Market outlook has ‘more risks than normal’: Argo
The listed investment company says there are opportunities in the energy transition. It is facing shareholder concerns about the tenure of its chairman and long-term performance.
The outlook is “heavily contingent” on governments and central banks walking a “very fine line” not to fuel inflation or lead economies into recession, Argo Investments chairman Russell Higgins has warned.
Argo, with some $7bn in funds under management, posted an 80 per cent rise in profits to $312.9m for the financial year to June 30 fuelled by higher dividends from mining giants BHP and Rio Tinto, as well as benefiting from M&A activity.

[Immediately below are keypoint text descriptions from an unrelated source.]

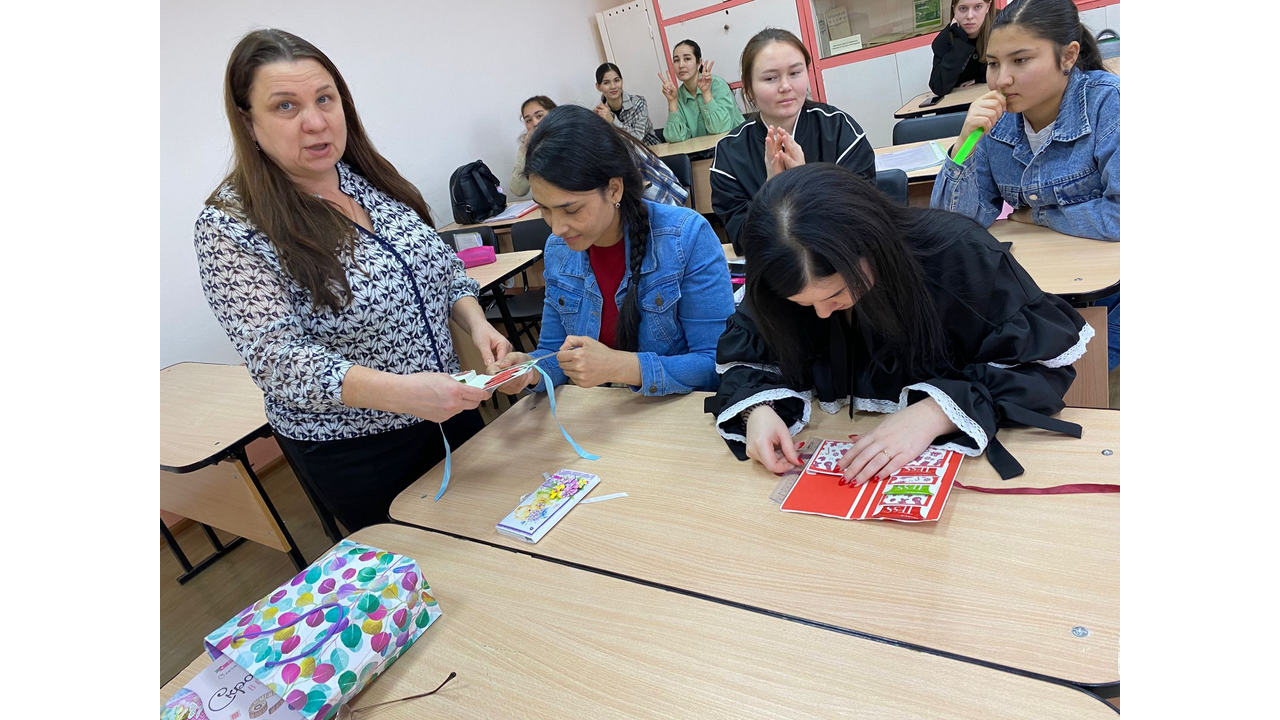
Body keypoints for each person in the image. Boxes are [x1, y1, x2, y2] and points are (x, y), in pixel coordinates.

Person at [195, 29, 510, 531]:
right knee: (426, 574)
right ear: (247, 122)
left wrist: (476, 323)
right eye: (285, 106)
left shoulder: (367, 179)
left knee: (495, 532)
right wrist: (405, 394)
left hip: (448, 405)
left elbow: (442, 268)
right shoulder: (231, 225)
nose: (316, 121)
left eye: (325, 98)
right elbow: (279, 361)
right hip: (359, 448)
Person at [707, 163, 1093, 482]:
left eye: (836, 296)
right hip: (839, 443)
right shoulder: (780, 282)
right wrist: (755, 412)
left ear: (873, 247)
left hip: (968, 475)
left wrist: (934, 413)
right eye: (803, 305)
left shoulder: (959, 255)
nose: (822, 314)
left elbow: (1038, 369)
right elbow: (746, 361)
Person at [489, 105, 734, 398]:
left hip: (672, 415)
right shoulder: (559, 250)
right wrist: (529, 370)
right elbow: (554, 354)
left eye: (571, 209)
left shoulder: (685, 237)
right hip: (603, 421)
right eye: (544, 209)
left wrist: (622, 367)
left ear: (614, 189)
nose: (556, 228)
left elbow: (716, 364)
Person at [710, 28, 875, 251]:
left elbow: (865, 217)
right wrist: (771, 188)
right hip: (775, 270)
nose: (785, 86)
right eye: (770, 78)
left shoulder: (839, 129)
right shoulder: (729, 154)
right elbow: (742, 239)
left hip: (841, 259)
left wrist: (804, 185)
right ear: (748, 89)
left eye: (795, 73)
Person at [656, 39, 745, 142]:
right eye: (676, 60)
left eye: (687, 59)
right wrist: (672, 102)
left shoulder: (717, 85)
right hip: (703, 154)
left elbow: (720, 128)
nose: (681, 65)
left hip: (736, 145)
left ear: (699, 63)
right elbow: (675, 138)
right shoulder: (678, 95)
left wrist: (706, 92)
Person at [929, 0, 993, 97]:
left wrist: (981, 79)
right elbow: (939, 87)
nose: (970, 16)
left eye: (978, 7)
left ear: (988, 6)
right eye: (963, 9)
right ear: (954, 8)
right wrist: (961, 41)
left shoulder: (1002, 27)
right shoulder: (944, 39)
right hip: (960, 105)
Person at [594, 62, 660, 145]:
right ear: (598, 87)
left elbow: (638, 138)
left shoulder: (638, 103)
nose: (613, 86)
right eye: (606, 83)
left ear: (622, 81)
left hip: (649, 150)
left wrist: (612, 120)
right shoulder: (599, 113)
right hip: (622, 155)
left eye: (617, 80)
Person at [509, 95, 556, 197]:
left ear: (554, 114)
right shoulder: (529, 147)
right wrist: (525, 149)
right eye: (528, 120)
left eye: (539, 116)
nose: (535, 123)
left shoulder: (570, 137)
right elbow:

But Mr Higgins said the withdrawal of government and central bank stimulus and the Russian invasion of Ukraine had created a market outlook with “more risks than normal”.
Argo has made few changes to its investment portfolio, however, notably accepting an offer from Canadian aquaculture company Cooke for its stake in Tasmanian salmon producer Tassal. The company has told investors it saw an opportunity in decarbonisation and was invested in lithium producer IGO and Lynas Rare Earths, both of which have performed well.
The fund manager’s largest holdings, however, are Macquarie, BHP, CSL, the Commonwealth Bank, Wesfarmers, Rio, ANZ, Telstra, Westpac and the National Australia Bank.
But Argo, one of the country’s oldest and largest listed investment companies, continues to trade at a discount to its net tangible assets, with a market capitalisation of $6.6bn.
On Monday, shares closed 8c higher at $8.73.
It has also attracted the ire of the Australian Shareholders’ Association, which in a note flagged its concerns with Mr Higgins’ 12 year tenure on the board. The association has also warned another director, Chris Cuffe, had a high workload in addition to his position on the Argo board.
“Argo’s most recent 1-year NTA performance against the S&P/ASX 200 Accumulation Index benchmark is positive however Argo’s long term … performance continues to be negative against the Argo nominated benchmark,” the association said.
Mr Higgins’ comments, made at Argo’s annual meeting on Monday, were echoed by the company’s managing director Jason Beddow, who told investors that markets were currently “extremely sensitive to macroeconomic and short term factors”.
“This uncertainty is adding to the increasing fear that, if inflation remains elevated, the prospect of a ‘higher for longer’ interest rate environment increases and the likelihood of a ‘soft landing’ for the global economy decreases,” Mr Beddow said.
“In this scenario, central banks will have to go harder to slow demand, creating further headwinds for equities.”
“In comparison to most other countries, Australia is faring relatively well,” Mr Beddow added.
“However, as we enter 2023, interest rate rises will likely have a slowing impact on the economy and we may experience shockwaves from any number of global developments.
“We believe corporate Australia is in relatively good health and will be able to absorb a lot of this uncertainty. In addition, company balance sheets are strong, and unemployment remains low.”